■ **KETENTUAN TUGAS 1**:
Tolong salin teks tentang pendidikan dan kesehatan persis seperti aslinya. Mulailah dari kata-kata yang memuat "Oleh : Revina" dan berhentilah setelah "usia 19-23 tahun.".

■ **KUTIPAN TEKS**:
================

Oleh : Revina
Pemerhati Generasi
Hampir satu abad Indonesia merdeka. Namun, apa arti merdeka jika rakyat masih sulit mendapat pendidikan yang layak dan pelayanan kesehatan yang memadai? Mengapa keadilan sosial dalam bidang pendidikan dan kesehatan begitu sulit diwujudkan?
Adapun fakta di lapangan, laporan Kompas.id (16/8/25), kondisi ruang kelas di SD Negeri 084 Amballong, di Luwu Utara, Sulawesi Selatan jauh dari kata layak. Lantainya berupa tanah dengan dinding papan yang mulai rusak, serta papan tulis kayu yang sudah tua dan berlubang. Sementara itu, mengutip CNN Indonesia (14/8/25), Wakil Ketua Komisi X DPR RI Lalu Hadrian Irfani menyoroti rendahnya angka partisipasi pendidikan tinggi di Indonesia yang hanya berada pada kisaran 30-40 persen untuk kelompok usia 19-23 tahun.
Di bidang kesehatan, Inilah.com (18/8/25) mencatat masih banyak persoalan: antrean panjang, kamar rawat inap sulit didapat, pemulangan pasien meski belum sembuh, pelayanan di daerah 3T (tertinggal, terluar, terdalam) yang nyaris tidak terjangkau, sehingga ada ibu hamil yang harus ditandu sejauh 22 km karena akses jalan rusaksayang bayinya tak terselamatkan, serta program JKN yang masih terdapat banyak tantangan.
Fakta-fakta di atas menunjukkan bahwa:
- Layanan pendidikan dan kesehatan belum merata. Negara yang sudah tua, namun masih belum mampu menyelenggarakan layanan dasar yang memadai dan merata.
- Sistem kapitalisme yang dianut Indonesia hari ini meniscayakan pendidikan berkualitas tidak merata. Dikarenakan layanan pendidikan berkualitas acap kali disediakan swasta, alhasil hanya dapat diakses oleh golongan tertentu yang memiliki kemampuan finansial memadai. Adapun kapitalisme juga hanya mengutamakan daerah yang dianggap bernilai ekonomi, sementara daerah terpencil terabaikan. Hal ini terjadi karena kapitalisme sendiri adalah paham di mana pemilik modal dapat memiliki dan mengendalikan sesuatu secara bebas atau sesuai kepentingan, sehingga hanya fokus mencari keuntungan tanpa peduli aspek pemerataan kesejahteraan.

================

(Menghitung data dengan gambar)

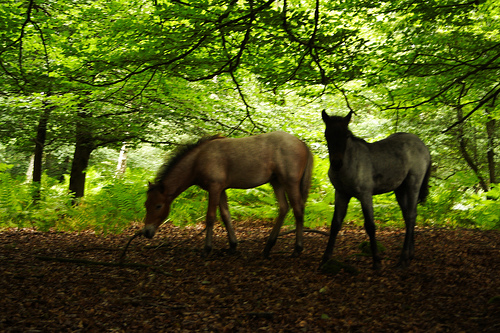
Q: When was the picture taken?
A: Daylight.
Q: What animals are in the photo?
A: Donkeys.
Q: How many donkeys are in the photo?
A: 2.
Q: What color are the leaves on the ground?
A: Brown.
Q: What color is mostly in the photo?
A: Green.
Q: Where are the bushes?
A: Behind the donkeys.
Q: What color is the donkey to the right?
A: Gray.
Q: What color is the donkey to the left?
A: Brown.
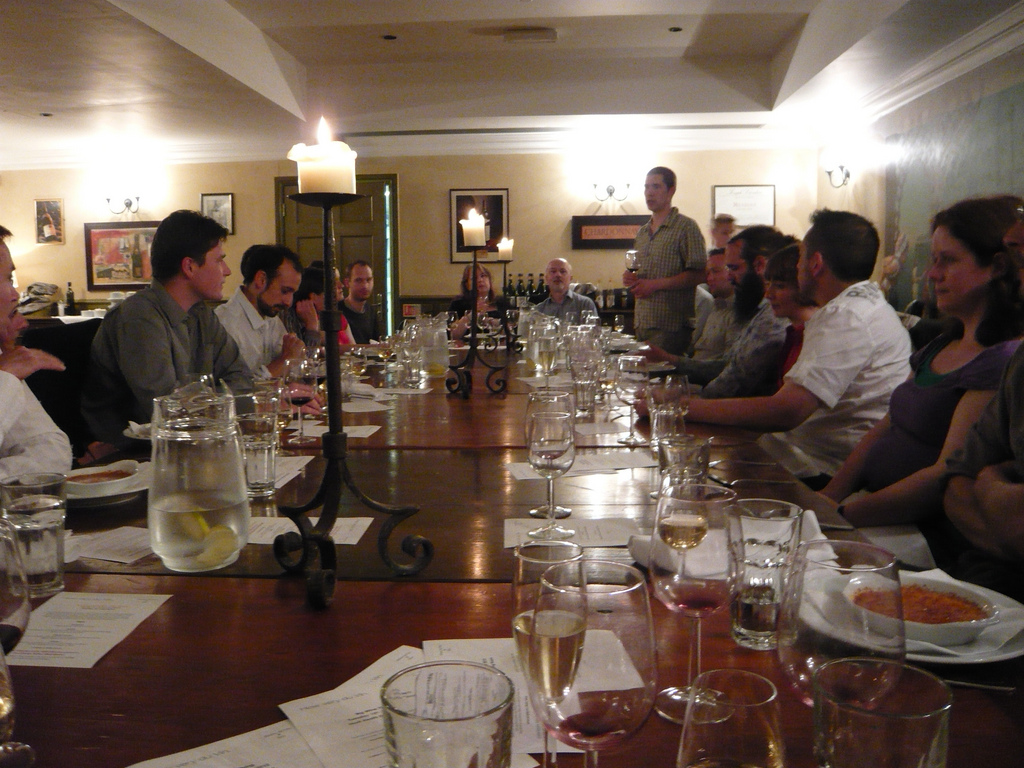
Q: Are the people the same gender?
A: No, they are both male and female.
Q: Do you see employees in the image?
A: No, there are no employees.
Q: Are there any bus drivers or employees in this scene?
A: No, there are no employees or bus drivers.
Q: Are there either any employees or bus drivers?
A: No, there are no employees or bus drivers.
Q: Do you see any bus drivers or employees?
A: No, there are no employees or bus drivers.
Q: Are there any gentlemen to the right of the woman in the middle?
A: Yes, there is a gentleman to the right of the woman.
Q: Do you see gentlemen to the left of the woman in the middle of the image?
A: No, the gentleman is to the right of the woman.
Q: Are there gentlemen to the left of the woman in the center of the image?
A: No, the gentleman is to the right of the woman.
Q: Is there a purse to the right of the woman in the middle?
A: No, there is a gentleman to the right of the woman.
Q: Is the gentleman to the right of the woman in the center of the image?
A: Yes, the gentleman is to the right of the woman.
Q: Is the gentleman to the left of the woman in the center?
A: No, the gentleman is to the right of the woman.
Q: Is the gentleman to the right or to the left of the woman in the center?
A: The gentleman is to the right of the woman.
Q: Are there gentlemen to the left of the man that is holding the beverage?
A: Yes, there is a gentleman to the left of the man.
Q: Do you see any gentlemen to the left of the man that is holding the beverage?
A: Yes, there is a gentleman to the left of the man.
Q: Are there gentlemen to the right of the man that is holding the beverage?
A: No, the gentleman is to the left of the man.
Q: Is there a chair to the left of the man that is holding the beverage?
A: No, there is a gentleman to the left of the man.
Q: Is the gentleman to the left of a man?
A: Yes, the gentleman is to the left of a man.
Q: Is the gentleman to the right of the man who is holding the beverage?
A: No, the gentleman is to the left of the man.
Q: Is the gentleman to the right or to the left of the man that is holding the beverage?
A: The gentleman is to the left of the man.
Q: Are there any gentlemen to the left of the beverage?
A: Yes, there is a gentleman to the left of the beverage.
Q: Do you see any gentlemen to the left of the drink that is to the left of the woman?
A: Yes, there is a gentleman to the left of the beverage.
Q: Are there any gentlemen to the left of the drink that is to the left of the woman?
A: Yes, there is a gentleman to the left of the beverage.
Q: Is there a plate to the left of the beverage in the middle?
A: No, there is a gentleman to the left of the beverage.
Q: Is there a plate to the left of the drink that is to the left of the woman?
A: No, there is a gentleman to the left of the beverage.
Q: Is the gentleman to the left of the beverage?
A: Yes, the gentleman is to the left of the beverage.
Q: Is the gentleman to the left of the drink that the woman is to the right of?
A: Yes, the gentleman is to the left of the beverage.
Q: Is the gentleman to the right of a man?
A: No, the gentleman is to the left of a man.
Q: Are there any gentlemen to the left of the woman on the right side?
A: Yes, there is a gentleman to the left of the woman.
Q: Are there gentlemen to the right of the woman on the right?
A: No, the gentleman is to the left of the woman.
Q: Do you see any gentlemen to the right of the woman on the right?
A: No, the gentleman is to the left of the woman.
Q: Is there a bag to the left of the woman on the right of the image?
A: No, there is a gentleman to the left of the woman.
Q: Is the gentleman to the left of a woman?
A: Yes, the gentleman is to the left of a woman.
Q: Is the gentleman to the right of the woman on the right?
A: No, the gentleman is to the left of the woman.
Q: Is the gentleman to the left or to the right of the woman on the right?
A: The gentleman is to the left of the woman.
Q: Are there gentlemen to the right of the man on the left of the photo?
A: Yes, there is a gentleman to the right of the man.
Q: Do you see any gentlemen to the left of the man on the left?
A: No, the gentleman is to the right of the man.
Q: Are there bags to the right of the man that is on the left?
A: No, there is a gentleman to the right of the man.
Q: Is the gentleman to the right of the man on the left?
A: Yes, the gentleman is to the right of the man.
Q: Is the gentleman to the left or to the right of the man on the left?
A: The gentleman is to the right of the man.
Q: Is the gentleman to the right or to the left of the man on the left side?
A: The gentleman is to the right of the man.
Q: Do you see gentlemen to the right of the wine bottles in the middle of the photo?
A: Yes, there is a gentleman to the right of the wine bottles.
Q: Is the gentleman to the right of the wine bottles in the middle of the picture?
A: Yes, the gentleman is to the right of the wine bottles.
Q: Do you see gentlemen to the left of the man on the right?
A: Yes, there is a gentleman to the left of the man.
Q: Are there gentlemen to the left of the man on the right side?
A: Yes, there is a gentleman to the left of the man.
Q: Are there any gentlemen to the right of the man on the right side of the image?
A: No, the gentleman is to the left of the man.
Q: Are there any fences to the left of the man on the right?
A: No, there is a gentleman to the left of the man.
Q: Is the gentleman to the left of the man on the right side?
A: Yes, the gentleman is to the left of the man.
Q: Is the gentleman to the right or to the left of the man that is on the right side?
A: The gentleman is to the left of the man.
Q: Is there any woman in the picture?
A: Yes, there is a woman.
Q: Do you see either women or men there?
A: Yes, there is a woman.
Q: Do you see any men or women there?
A: Yes, there is a woman.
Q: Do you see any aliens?
A: No, there are no aliens.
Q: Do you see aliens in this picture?
A: No, there are no aliens.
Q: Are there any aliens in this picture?
A: No, there are no aliens.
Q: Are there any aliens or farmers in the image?
A: No, there are no aliens or farmers.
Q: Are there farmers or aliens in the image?
A: No, there are no aliens or farmers.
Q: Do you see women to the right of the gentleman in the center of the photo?
A: Yes, there is a woman to the right of the gentleman.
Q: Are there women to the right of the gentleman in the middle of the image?
A: Yes, there is a woman to the right of the gentleman.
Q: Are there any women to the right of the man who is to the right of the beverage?
A: Yes, there is a woman to the right of the man.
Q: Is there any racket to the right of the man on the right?
A: No, there is a woman to the right of the man.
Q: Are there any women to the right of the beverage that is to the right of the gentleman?
A: Yes, there is a woman to the right of the beverage.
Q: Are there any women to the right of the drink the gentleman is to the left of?
A: Yes, there is a woman to the right of the beverage.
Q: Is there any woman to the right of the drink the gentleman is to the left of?
A: Yes, there is a woman to the right of the beverage.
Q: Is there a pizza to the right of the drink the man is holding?
A: No, there is a woman to the right of the beverage.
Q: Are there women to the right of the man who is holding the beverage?
A: Yes, there is a woman to the right of the man.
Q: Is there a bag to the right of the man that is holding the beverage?
A: No, there is a woman to the right of the man.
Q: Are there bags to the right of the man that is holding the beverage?
A: No, there is a woman to the right of the man.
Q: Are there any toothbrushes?
A: No, there are no toothbrushes.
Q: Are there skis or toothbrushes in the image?
A: No, there are no toothbrushes or skis.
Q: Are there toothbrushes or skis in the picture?
A: No, there are no toothbrushes or skis.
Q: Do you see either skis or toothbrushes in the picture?
A: No, there are no toothbrushes or skis.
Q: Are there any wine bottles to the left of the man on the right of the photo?
A: Yes, there are wine bottles to the left of the man.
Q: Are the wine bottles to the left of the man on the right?
A: Yes, the wine bottles are to the left of the man.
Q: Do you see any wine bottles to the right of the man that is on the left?
A: Yes, there are wine bottles to the right of the man.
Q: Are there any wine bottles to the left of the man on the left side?
A: No, the wine bottles are to the right of the man.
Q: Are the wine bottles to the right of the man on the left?
A: Yes, the wine bottles are to the right of the man.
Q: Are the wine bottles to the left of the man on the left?
A: No, the wine bottles are to the right of the man.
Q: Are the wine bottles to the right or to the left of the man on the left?
A: The wine bottles are to the right of the man.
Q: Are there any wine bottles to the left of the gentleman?
A: Yes, there are wine bottles to the left of the gentleman.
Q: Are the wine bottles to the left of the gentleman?
A: Yes, the wine bottles are to the left of the gentleman.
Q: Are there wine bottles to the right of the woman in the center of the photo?
A: Yes, there are wine bottles to the right of the woman.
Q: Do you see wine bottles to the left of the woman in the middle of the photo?
A: No, the wine bottles are to the right of the woman.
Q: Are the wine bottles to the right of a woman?
A: Yes, the wine bottles are to the right of a woman.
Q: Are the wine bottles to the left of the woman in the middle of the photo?
A: No, the wine bottles are to the right of the woman.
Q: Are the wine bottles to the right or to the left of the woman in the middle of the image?
A: The wine bottles are to the right of the woman.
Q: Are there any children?
A: No, there are no children.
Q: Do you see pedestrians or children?
A: No, there are no children or pedestrians.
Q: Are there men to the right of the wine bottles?
A: Yes, there is a man to the right of the wine bottles.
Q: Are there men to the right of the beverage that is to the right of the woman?
A: Yes, there is a man to the right of the beverage.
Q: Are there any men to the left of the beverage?
A: No, the man is to the right of the beverage.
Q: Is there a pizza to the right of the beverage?
A: No, there is a man to the right of the beverage.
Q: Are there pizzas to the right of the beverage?
A: No, there is a man to the right of the beverage.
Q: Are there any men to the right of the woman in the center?
A: Yes, there is a man to the right of the woman.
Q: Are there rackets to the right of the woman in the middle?
A: No, there is a man to the right of the woman.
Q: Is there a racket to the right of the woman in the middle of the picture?
A: No, there is a man to the right of the woman.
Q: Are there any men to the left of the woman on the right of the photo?
A: Yes, there is a man to the left of the woman.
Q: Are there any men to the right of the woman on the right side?
A: No, the man is to the left of the woman.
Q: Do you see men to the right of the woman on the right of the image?
A: No, the man is to the left of the woman.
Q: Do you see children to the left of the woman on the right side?
A: No, there is a man to the left of the woman.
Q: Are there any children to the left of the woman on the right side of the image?
A: No, there is a man to the left of the woman.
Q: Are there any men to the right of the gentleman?
A: Yes, there is a man to the right of the gentleman.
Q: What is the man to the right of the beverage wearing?
A: The man is wearing a shirt.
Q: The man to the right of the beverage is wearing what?
A: The man is wearing a shirt.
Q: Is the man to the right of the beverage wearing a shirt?
A: Yes, the man is wearing a shirt.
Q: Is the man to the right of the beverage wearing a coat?
A: No, the man is wearing a shirt.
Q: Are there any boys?
A: No, there are no boys.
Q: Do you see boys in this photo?
A: No, there are no boys.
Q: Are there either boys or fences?
A: No, there are no boys or fences.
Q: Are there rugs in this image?
A: No, there are no rugs.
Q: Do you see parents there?
A: No, there are no parents.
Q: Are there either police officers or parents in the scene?
A: No, there are no parents or police officers.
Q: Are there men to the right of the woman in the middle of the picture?
A: Yes, there is a man to the right of the woman.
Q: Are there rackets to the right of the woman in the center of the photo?
A: No, there is a man to the right of the woman.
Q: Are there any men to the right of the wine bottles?
A: Yes, there is a man to the right of the wine bottles.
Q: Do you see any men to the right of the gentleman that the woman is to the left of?
A: Yes, there is a man to the right of the gentleman.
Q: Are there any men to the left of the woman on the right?
A: Yes, there is a man to the left of the woman.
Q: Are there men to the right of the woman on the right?
A: No, the man is to the left of the woman.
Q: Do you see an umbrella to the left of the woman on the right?
A: No, there is a man to the left of the woman.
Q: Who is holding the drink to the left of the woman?
A: The man is holding the beverage.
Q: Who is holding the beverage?
A: The man is holding the beverage.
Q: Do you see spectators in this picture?
A: No, there are no spectators.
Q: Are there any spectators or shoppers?
A: No, there are no spectators or shoppers.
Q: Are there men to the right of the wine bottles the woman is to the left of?
A: Yes, there is a man to the right of the wine bottles.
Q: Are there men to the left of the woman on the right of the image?
A: Yes, there is a man to the left of the woman.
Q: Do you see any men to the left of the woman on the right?
A: Yes, there is a man to the left of the woman.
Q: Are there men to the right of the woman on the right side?
A: No, the man is to the left of the woman.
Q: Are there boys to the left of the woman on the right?
A: No, there is a man to the left of the woman.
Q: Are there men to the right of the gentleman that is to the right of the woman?
A: Yes, there is a man to the right of the gentleman.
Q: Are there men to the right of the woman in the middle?
A: Yes, there is a man to the right of the woman.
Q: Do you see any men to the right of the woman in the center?
A: Yes, there is a man to the right of the woman.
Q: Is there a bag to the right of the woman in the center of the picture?
A: No, there is a man to the right of the woman.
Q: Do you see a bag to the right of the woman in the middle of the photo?
A: No, there is a man to the right of the woman.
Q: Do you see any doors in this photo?
A: Yes, there is a door.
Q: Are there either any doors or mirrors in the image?
A: Yes, there is a door.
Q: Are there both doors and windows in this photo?
A: No, there is a door but no windows.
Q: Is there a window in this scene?
A: No, there are no windows.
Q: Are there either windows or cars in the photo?
A: No, there are no windows or cars.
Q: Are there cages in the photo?
A: No, there are no cages.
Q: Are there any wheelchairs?
A: No, there are no wheelchairs.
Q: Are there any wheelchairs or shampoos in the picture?
A: No, there are no wheelchairs or shampoos.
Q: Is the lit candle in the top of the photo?
A: Yes, the candle is in the top of the image.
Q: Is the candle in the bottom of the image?
A: No, the candle is in the top of the image.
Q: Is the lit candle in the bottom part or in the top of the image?
A: The candle is in the top of the image.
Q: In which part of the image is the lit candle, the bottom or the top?
A: The candle is in the top of the image.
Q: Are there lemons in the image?
A: Yes, there are lemons.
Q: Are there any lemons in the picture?
A: Yes, there are lemons.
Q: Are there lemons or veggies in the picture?
A: Yes, there are lemons.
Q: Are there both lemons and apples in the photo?
A: No, there are lemons but no apples.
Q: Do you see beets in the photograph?
A: No, there are no beets.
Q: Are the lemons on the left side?
A: Yes, the lemons are on the left of the image.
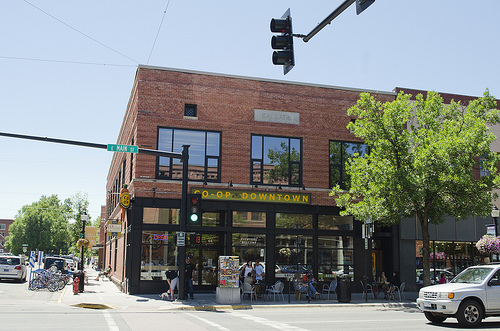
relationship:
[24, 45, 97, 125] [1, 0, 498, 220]
white clouds in blue sky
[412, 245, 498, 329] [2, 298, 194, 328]
vehicle approaching intersection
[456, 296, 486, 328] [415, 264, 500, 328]
wheel of vehicle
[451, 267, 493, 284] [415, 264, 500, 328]
windshield on vehicle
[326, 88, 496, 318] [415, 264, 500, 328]
tree by vehicle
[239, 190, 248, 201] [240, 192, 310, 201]
d in downtown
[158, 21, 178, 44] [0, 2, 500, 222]
clouds in sky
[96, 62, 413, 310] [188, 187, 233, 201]
building saying co-op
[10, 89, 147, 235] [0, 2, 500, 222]
clouds in sky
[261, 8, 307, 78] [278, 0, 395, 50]
light on pole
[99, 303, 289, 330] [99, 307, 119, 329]
crosswalk has line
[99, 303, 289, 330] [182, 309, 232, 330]
crosswalk has line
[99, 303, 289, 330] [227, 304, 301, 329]
crosswalk has line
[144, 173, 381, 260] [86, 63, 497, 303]
sign on building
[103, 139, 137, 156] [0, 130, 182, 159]
street sign on pole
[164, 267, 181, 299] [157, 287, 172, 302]
man walking dog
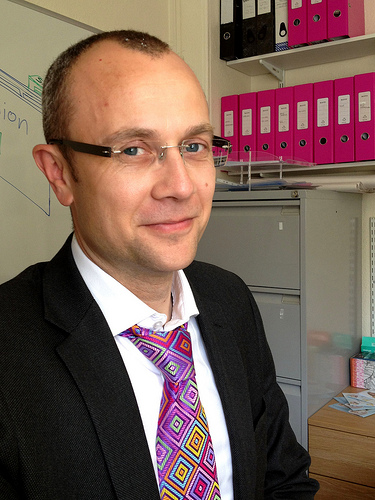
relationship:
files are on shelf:
[216, 69, 374, 166] [208, 61, 374, 175]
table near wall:
[302, 382, 373, 500] [181, 1, 374, 339]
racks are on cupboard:
[209, 146, 293, 191] [187, 182, 365, 480]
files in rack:
[213, 171, 312, 192] [209, 146, 293, 191]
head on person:
[32, 24, 222, 275] [2, 27, 323, 499]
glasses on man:
[43, 130, 235, 179] [2, 27, 323, 499]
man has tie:
[2, 27, 323, 499] [117, 321, 220, 499]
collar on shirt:
[65, 235, 205, 339] [62, 230, 237, 497]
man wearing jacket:
[2, 27, 323, 499] [0, 230, 318, 498]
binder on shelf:
[332, 74, 358, 166] [208, 61, 374, 175]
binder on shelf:
[352, 70, 375, 166] [208, 61, 374, 175]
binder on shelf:
[285, 0, 309, 50] [208, 61, 374, 175]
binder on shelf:
[308, 1, 327, 41] [208, 61, 374, 175]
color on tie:
[172, 332, 193, 361] [117, 321, 220, 499]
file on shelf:
[273, 0, 291, 50] [208, 61, 374, 175]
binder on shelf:
[313, 77, 336, 166] [224, 158, 374, 181]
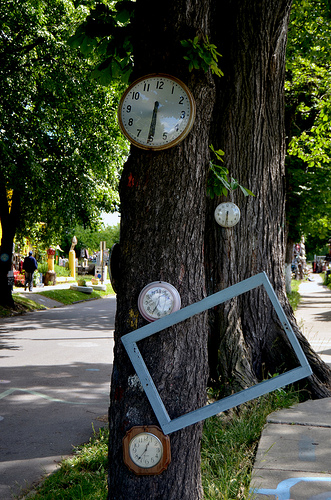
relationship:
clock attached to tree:
[114, 69, 198, 153] [110, 0, 221, 499]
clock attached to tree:
[135, 275, 184, 327] [110, 0, 221, 499]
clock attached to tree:
[119, 421, 174, 479] [110, 0, 221, 499]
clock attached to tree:
[212, 199, 244, 229] [199, 1, 330, 413]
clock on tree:
[119, 421, 174, 479] [110, 0, 221, 499]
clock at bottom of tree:
[119, 421, 174, 479] [110, 0, 221, 499]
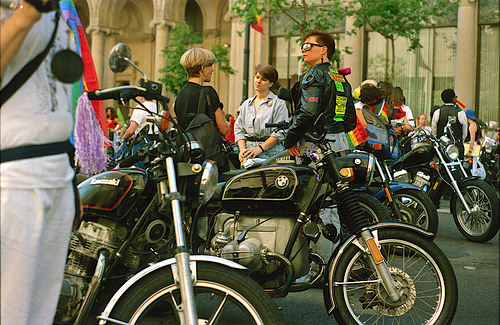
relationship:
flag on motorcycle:
[80, 57, 133, 176] [79, 132, 446, 313]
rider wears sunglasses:
[295, 35, 356, 285] [300, 36, 324, 51]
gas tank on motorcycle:
[202, 213, 305, 288] [79, 132, 446, 313]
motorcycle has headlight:
[79, 132, 446, 313] [336, 150, 385, 186]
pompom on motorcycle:
[74, 108, 112, 164] [79, 132, 446, 313]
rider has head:
[295, 35, 356, 285] [301, 27, 339, 63]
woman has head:
[172, 46, 225, 171] [182, 54, 213, 79]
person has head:
[232, 60, 289, 160] [250, 68, 278, 99]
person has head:
[293, 37, 347, 153] [301, 27, 339, 63]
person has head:
[432, 91, 462, 144] [441, 84, 459, 111]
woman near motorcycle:
[232, 60, 289, 160] [79, 132, 446, 313]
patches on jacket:
[333, 82, 346, 117] [282, 71, 357, 144]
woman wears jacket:
[293, 37, 347, 153] [282, 71, 357, 144]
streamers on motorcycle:
[74, 108, 112, 164] [79, 132, 446, 313]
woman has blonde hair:
[172, 56, 225, 134] [181, 50, 216, 68]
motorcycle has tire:
[79, 132, 446, 313] [100, 249, 274, 324]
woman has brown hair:
[232, 60, 289, 160] [249, 68, 278, 83]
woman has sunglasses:
[293, 37, 347, 153] [300, 36, 324, 51]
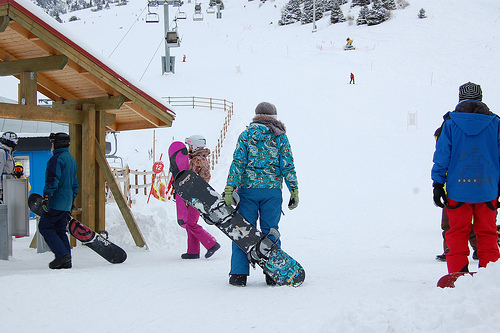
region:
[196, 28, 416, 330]
snowy ski slope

================

■ **KETENTUAN TUGAS 2**:
Saring entri di atas dan tuliskan setiap baris yang mengandung kata "bags".

■ **TEMPAT JAWABAN 1**:
Oleh : Revina
Pemerhati Generasi
Hampir satu abad Indonesia merdeka. Namun, apa arti merdeka jika rakyat masih sulit mendapat pendidikan yang layak dan pelayanan kesehatan yang memadai? Mengapa keadilan sosial dalam bidang pendidikan dan kesehatan begitu sulit diwujudkan?
Adapun fakta di lapangan, laporan Kompas.id (16/8/25), kondisi ruang kelas di SD Negeri 084 Amballong, di Luwu Utara, Sulawesi Selatan jauh dari kata layak. Lantainya berupa tanah dengan dinding papan yang mulai rusak, serta papan tulis kayu yang sudah tua dan berlubang. Sementara itu, mengutip CNN Indonesia (14/8/25), Wakil Ketua Komisi X DPR RI Lalu Hadrian Irfani menyoroti rendahnya angka partisipasi pendidikan tinggi di Indonesia yang hanya berada pada kisaran 30-40 persen untuk kelompok usia 19-23 tahun.

■ **TEMPAT JAWABAN 2**:
Q: Are there bags to the right of the man that is on the left?
Q: Are there bags to the right of the man that is holding the beverage?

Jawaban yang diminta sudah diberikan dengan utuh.